Having experienced with beauty during lockdowns, consumers will continue to do so with a renewed interest for bite-sized beauty. Advents calendars, gift boxes and discovery sets will continue to be key to trial luxury brands and new products before committing to full size.

The concept of ‘fragrance wardrobe’ is also building momentum, with consumers exploring new fragrances based on their mood, or layering them to create a bespoke scent. Long-lasting EDPs are preferred over EDTs, luxe scented body sprays and hand care elevate hygiene routines, and fragranced shower oils, shampoos and mists are taking over personal care.

Going back IRL, people are boasting bolder makeup looks. In tribute to the 1990s, lips will be the focus of makeup, with highly pigmented, matte lipsticks meant to withstand mask-wearing, and lipliners making a dramatic comeback. With light-catching complexions and fluffy-yet-defined eyebrows to complete the tableau. To picture it, think Emily in Paris!

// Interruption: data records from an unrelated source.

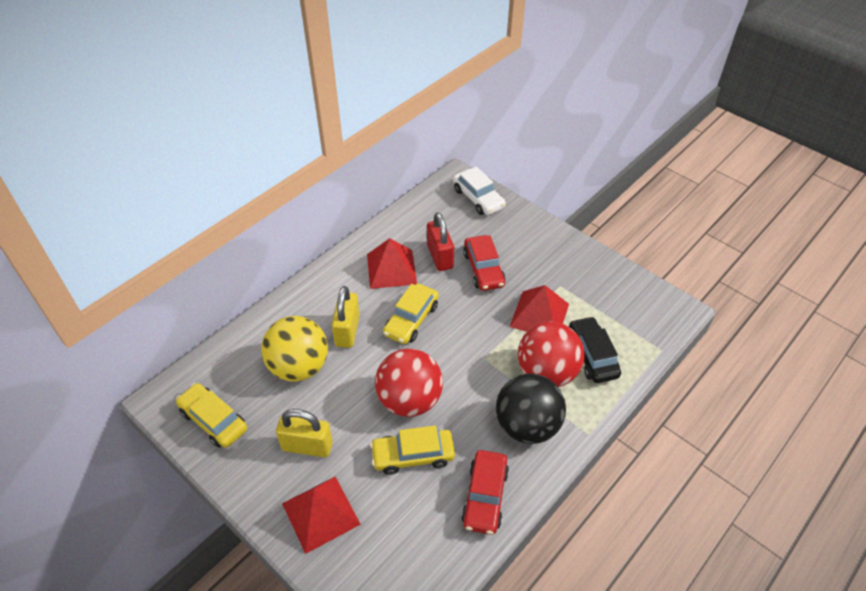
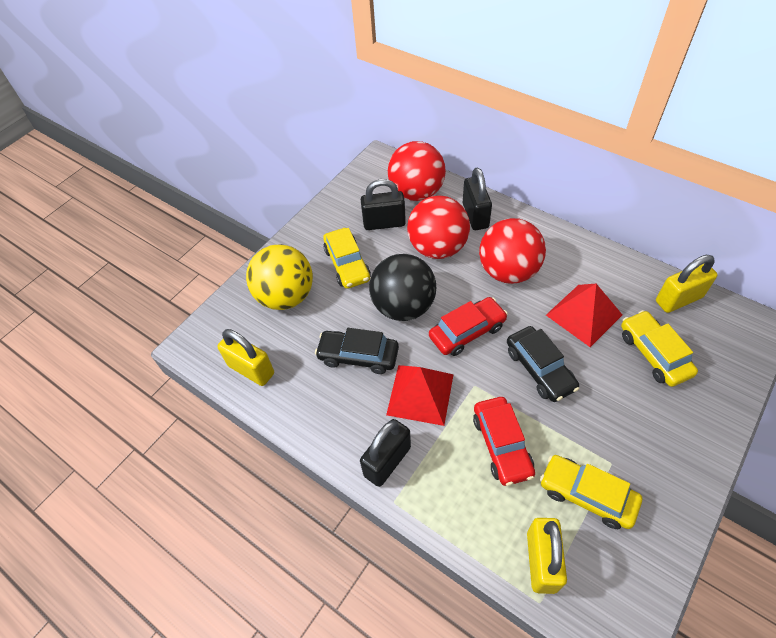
black car: [569,316,621,383] = 1 -> [315,328,399,374] [507,326,579,402] = 2
black padlock: none = 0 -> [360,419,411,487] [361,179,406,230] [463,167,492,230] = 3
red ball: [375,349,443,417] [518,322,585,387] = 2 -> [388,141,446,201] [407,196,470,259] [479,218,546,284] = 3
red padlock: [427,212,454,271] = 1 -> none = 0
red pyramid: [282,477,361,554] [367,238,417,289] [509,285,569,332] = 3 -> [386,365,454,426] [546,284,622,347] = 2
white car: [453,167,506,215] = 1 -> none = 0
yellow padlock: [276,409,333,458] [331,286,360,348] = 2 -> [217,329,274,386] [527,518,567,594] [656,255,718,313] = 3

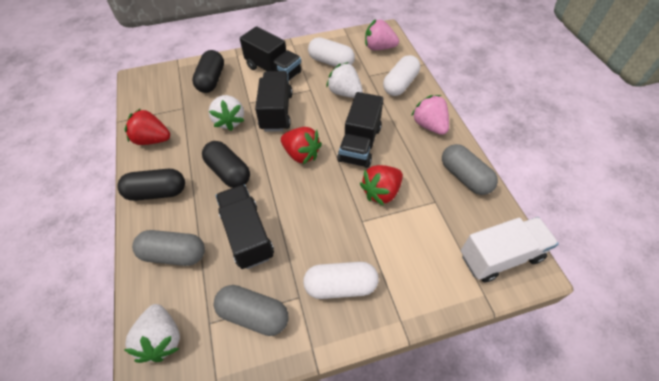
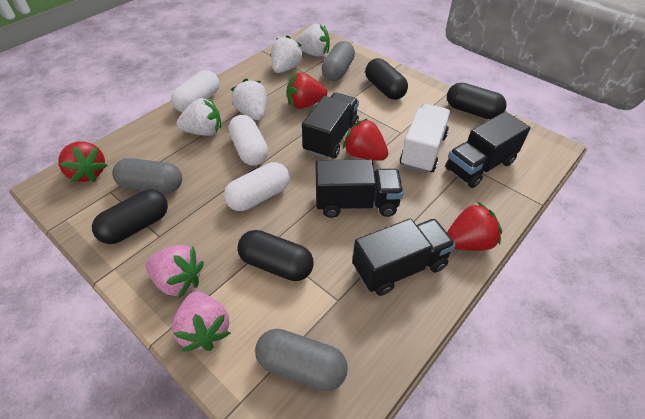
black capsule: [117,169,185,201] [192,50,224,93] [202,141,250,188] = 3 -> [92,189,168,244] [237,230,314,281] [365,58,408,100] [447,83,507,119] = 4
red strawberry: [124,108,170,145] [281,127,322,164] [360,165,403,206] = 3 -> [58,141,107,182] [287,72,327,109] [343,119,388,161] [447,202,502,251] = 4
white strawberry: [124,304,180,363] [209,95,245,131] [326,62,363,98] = 3 -> [176,98,221,136] [231,79,267,120] [271,35,304,73] [295,24,330,57] = 4

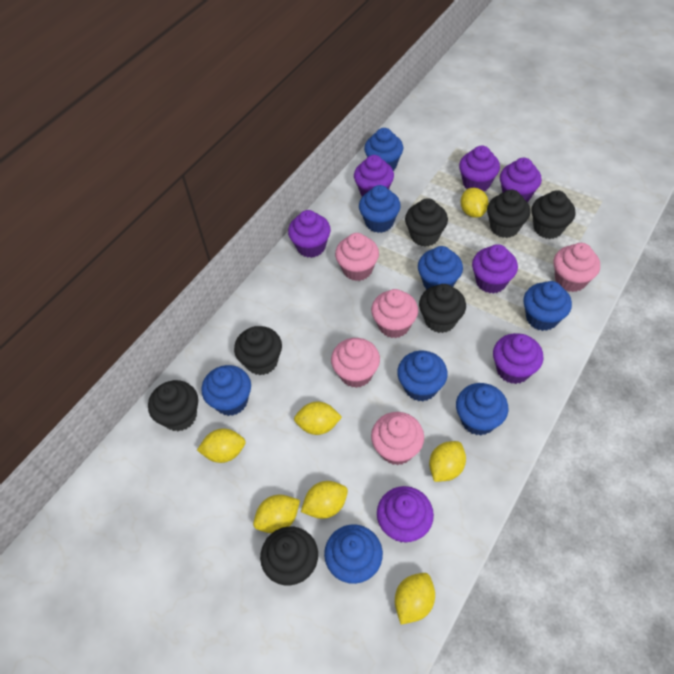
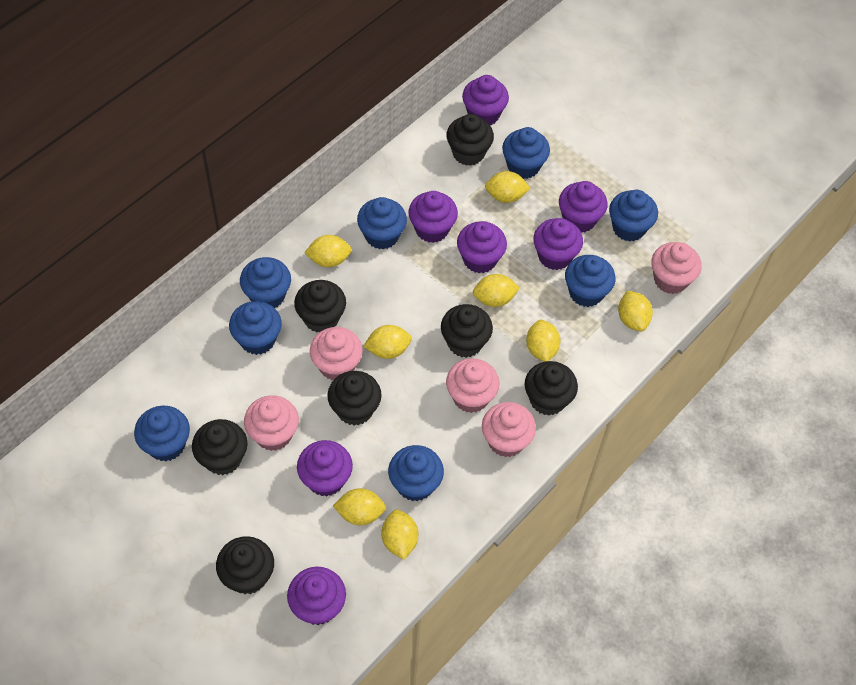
yellow lemon: [197,428,246,463] [253,494,300,533] [294,401,342,435] [301,481,348,519] [395,573,435,624] [429,441,466,482] [461,188,489,218] = 7 -> [304,235,352,267] [333,488,386,525] [363,325,412,359] [382,510,419,560] [473,274,520,307] [485,171,531,203] [526,320,560,362] [618,291,653,331] = 8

One for all, new definition

Multi-use beauty is taking a new form. Maximising efficacy and cutting down on packaging, it ticks all the right trend boxes. Biggest seller for beauty, skincare drives this, with amped-up active-based products that target, in one go, multiple post-pandemic lifestyle-related skin concerns. In this hygienic era, consumer look to bridge the gap between cosmetic and pharmaceutical skincare, seeking well-known staples in the likes of retinol, vitamin C, AHAs, BHAs and hyaluronic acid to achieve salon-level results.

Buzz word of the year, microbiome should get yet more adepts, while makeup and haircare will also boost their formulas to offer multiple benefits. And while beauty routines are potentially shrinking around multi-use products, the at-home salon experience is still high in demand. Which should profit the soaring sales of LED light masks, facial toning devices and clever cleansers.

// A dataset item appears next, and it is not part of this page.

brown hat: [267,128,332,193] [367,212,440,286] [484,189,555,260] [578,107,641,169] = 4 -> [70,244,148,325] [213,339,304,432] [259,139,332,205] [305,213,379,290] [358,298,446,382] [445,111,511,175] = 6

Wellbeing and meaningful beauty

Daily beauty routines seem also to be blending into 24-hour wellness routines. The raise in mental health awareness led many consumers to educate themselves and seek calming essential oils and self-mixed aromatherapeutic blends for the day. As an example, at John Lewis, the sales of Aveda Chakra™ 4 Balancing Mist have increased by 350% year on year. And it seems the night is no longer a no-beauty zone, with sales of sleepscape elements going out the roof: apart from the scented pillow mists, the British department store recorded +533% in sales of silk pillowcases. This holistic beauty movement is seeing collagen supplements becoming customer favourites on our shores too.

A well-identified post-pandemic trend, beauty with meaning is seen by John Lewis as a new essential. They foresee waste-reducing refillable products becoming the norm, with the likes of Ouai, Rituals, Charlotte Tilbury, Hourglass, Evolve, Voltary already well into the movement. Not just preferable anymore, sustainably sourced ingredients, responsible formulas and planet-first packaging will be core benefits for beauty products.